We’re not in Kansas anymore…

One weekend when I was sitting at Heathrow to fly back to Paris, I received a phone call from my Dad. He offered to come with me to Ukraine so that I could “have some company” on the journey to my new home. Any desire that I may have had to come across as brave and independent gave way to massive relief.

Last Tuesday, having met at Heathrow at 6am, we flew in over snowy fields to Kiev in the north of Ukraine. The excessive politeness of the British Airways stewards and freely flowing cups of tea were our last tastes of the UK before being met with swarms of aggressive taxi drivers in the arrivals hall. I was very keen for my Dad to get a good impression of the place, and to understand why I had chosen to come back to Ukraine, which was not particularly helped by the thick layer of grey snow which covered the run-down apartment blocks and the grey fog (you can see that grey is a theme) that hung in the sky on our drive into the centre of the city. Once we had navigated our way through a maze of underground tunnels at the train station to the left luggage, we set off for Майдан Незалежності (wooo get me and my Ukrainian) or Independence Square. The last time I was here we were able to watch the recording of a TV show consisting of huge group dances by teams from various Ukrainian cities. 

Unfortunately this time there were no dancers, but instead a huge Christmas tree and some beautiful lights. 

Even if we did come dangerously close to falling flat on our faces, braving the icy pavements was worth it. Whilst we were in town we also paid a visit to St Michael’s Monastery and the Saint Sophia Cathedral, which Jamie, Mollie, Rhiannon, Penelope and I had loved when we spent a short time in Kiev nearly two years ago. 


Now: slightly less hyper.

Here is my Dad looking generally cold and somewhat mysterious.
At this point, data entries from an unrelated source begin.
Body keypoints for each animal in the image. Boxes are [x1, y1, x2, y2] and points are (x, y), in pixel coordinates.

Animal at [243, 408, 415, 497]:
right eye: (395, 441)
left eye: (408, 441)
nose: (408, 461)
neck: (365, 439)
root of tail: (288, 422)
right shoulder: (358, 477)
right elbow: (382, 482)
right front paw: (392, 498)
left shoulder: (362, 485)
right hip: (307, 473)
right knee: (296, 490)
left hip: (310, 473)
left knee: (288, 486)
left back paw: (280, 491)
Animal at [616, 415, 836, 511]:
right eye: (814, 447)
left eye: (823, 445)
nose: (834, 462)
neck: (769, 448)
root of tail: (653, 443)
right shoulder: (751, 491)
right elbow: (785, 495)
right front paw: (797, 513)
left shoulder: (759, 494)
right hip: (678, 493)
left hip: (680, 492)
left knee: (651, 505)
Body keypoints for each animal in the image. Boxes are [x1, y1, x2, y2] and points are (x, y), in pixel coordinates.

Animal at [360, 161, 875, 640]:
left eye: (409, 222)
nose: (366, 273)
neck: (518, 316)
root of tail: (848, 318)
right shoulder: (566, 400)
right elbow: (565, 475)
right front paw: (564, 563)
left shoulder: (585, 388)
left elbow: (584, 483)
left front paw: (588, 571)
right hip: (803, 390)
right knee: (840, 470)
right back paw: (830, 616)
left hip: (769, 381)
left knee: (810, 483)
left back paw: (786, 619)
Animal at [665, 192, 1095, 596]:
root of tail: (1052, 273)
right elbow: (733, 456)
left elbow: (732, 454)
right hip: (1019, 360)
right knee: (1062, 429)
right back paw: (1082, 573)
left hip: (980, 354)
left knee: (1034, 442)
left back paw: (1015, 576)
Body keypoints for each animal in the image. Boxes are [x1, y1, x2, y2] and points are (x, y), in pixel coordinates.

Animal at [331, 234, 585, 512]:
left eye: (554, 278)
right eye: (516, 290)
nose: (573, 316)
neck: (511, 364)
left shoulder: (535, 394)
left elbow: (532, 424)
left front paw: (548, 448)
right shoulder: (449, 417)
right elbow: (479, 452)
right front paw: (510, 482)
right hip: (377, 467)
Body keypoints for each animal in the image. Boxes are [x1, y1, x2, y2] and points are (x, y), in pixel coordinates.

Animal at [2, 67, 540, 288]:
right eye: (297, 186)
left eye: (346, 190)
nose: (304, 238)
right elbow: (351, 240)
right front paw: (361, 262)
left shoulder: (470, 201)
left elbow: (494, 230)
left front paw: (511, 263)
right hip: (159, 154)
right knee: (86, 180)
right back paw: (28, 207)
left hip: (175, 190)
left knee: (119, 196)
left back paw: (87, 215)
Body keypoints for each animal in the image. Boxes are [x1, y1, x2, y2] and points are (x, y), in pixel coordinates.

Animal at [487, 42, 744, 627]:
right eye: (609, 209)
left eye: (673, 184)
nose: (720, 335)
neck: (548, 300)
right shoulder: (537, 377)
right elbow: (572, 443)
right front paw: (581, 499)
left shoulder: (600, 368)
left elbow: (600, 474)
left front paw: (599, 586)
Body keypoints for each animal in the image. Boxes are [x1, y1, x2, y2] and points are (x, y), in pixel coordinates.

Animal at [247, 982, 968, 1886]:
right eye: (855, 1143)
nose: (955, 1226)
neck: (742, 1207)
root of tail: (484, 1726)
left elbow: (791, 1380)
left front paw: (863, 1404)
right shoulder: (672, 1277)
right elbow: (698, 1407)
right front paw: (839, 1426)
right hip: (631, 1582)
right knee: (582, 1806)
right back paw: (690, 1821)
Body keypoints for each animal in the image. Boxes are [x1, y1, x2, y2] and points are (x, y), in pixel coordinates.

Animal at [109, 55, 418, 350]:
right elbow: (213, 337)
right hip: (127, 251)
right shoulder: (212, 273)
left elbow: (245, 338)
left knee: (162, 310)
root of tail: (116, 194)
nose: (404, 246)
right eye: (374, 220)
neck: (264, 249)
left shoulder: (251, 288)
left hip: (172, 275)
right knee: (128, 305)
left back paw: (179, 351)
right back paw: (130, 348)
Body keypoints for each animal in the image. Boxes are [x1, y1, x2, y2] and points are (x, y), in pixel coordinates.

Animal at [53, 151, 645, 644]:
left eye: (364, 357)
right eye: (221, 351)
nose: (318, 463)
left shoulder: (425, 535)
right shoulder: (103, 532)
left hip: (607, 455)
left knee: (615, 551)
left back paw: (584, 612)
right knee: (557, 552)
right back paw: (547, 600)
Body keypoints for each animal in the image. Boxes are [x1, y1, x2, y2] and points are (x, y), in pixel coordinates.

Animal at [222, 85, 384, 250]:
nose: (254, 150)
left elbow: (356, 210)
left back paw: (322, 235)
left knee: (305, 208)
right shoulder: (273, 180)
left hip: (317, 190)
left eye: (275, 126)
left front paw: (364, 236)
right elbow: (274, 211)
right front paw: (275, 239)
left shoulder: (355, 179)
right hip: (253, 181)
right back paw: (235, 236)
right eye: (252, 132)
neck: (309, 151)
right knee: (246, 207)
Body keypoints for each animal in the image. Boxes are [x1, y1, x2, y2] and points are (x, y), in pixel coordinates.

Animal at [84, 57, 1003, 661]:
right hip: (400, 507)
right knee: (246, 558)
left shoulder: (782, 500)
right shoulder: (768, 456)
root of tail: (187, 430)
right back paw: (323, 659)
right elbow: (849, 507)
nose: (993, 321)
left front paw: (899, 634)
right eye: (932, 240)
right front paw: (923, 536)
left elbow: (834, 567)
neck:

After a great dinner (one of the many plus points to having a parent around) we went back to the station for the overnight train to Odessa on the Black Sea. The cabin was really cute but SO HOT. Like Greece in August has nothing on that cabin. 

But we eventually arrived and met my boss and landlady at my flat which was a welcome surprise; despite being in a, shall we say, ‘aesthetically-challenged’ tower block, it is clean and warm and certainly bigger than the flat I shared in Paris, not to mention less than half the price.

What a view!

Bedroom. I make use of the space by dancing to the very high quality Russian music channels.

I started teaching English on Thursday, which seems to be going okay (touch wood), but my Dad and I had some time to have a wander about until he left on Thursday to go back to Kiev. It was so lovely to share this exciting but frankly bloody terrifying time with him. Big love to Papa. Since then I have enjoyed various drinks outings, a shocking amount of dumpling-based meals and a wonderful church service in a disused factory! Here are some photos and anecdotes from over the last few days:

Here is my church! Seriously 🙂  it’s a disused factory with loads of big rooms that get rented out by different groups, one of which happens to beЖивая Надежда” (Living Hope) Church. It’s a bilingual church with some lovely people! This said, perhaps my favourite part of going to church this Sunday was getting shouted at by the fairly drunk security guard (this wasn’t the good bit) who was then told to shut up by a passing old lady wearing a magnificent fur hat. Respect. 

For some unknown reason there are no switches for the lights in my corridor, which makes opening the door with multiple keys a slight issue. But no fear, for I am equipped with a torch, and not just any torch, but what appears to be some kind of wind-up vampire penguin.

I don’t have any photos of my students, but they have all been lovely so far. There were lots of questions about whether I have met the Queen (expected) and twice I have been told that I “no look like British woman”. Apparently I look like I could be “native American” “Indian” or “Asian” (less expected). Take your pick.

To finish off, here is an enormous crisp.

What left can there be to see, I hear you say.